If a line in the entries includes "définitions", show that line.

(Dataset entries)
☆ ☆ ☆ ☆ ☆

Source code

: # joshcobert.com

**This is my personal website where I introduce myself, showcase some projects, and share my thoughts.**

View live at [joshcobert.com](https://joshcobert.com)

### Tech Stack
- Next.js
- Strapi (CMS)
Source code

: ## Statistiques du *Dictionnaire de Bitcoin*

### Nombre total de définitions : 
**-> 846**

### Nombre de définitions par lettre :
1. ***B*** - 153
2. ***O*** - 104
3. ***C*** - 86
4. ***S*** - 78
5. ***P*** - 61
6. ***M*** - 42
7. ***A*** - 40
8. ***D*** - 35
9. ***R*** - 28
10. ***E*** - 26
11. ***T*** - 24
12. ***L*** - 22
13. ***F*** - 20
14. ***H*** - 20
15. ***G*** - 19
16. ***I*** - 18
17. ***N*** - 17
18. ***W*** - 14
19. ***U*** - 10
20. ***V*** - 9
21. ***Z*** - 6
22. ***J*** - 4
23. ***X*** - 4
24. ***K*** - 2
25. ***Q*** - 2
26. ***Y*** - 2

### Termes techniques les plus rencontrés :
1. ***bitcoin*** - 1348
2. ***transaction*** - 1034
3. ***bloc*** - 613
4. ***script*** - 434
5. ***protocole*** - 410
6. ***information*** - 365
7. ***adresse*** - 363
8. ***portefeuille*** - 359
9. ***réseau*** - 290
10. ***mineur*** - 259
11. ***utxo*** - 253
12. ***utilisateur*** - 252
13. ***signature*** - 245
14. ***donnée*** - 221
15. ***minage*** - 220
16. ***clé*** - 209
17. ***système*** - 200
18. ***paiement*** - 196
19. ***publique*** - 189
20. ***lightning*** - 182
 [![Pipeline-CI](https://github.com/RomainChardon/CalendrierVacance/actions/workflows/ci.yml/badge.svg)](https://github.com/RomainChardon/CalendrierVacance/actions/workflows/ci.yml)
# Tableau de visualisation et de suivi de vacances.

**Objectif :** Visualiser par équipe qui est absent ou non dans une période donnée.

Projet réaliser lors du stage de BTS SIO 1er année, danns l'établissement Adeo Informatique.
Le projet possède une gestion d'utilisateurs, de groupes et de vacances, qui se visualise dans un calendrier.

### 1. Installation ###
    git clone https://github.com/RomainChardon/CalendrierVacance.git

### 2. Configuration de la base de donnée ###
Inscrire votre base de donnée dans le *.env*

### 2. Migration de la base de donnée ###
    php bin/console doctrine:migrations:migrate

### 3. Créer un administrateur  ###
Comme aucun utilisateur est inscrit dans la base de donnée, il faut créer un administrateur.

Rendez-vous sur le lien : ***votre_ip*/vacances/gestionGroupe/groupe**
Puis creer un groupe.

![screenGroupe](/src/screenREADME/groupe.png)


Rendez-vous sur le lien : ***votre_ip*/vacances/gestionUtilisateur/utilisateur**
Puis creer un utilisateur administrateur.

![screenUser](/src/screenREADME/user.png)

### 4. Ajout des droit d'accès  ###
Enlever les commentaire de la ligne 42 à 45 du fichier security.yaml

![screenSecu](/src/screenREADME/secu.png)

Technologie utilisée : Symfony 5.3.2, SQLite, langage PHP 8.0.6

☆ ☆ ☆ ☆ ☆

-- Response --
### Nombre total de définitions : 
### Nombre de définitions par lettre :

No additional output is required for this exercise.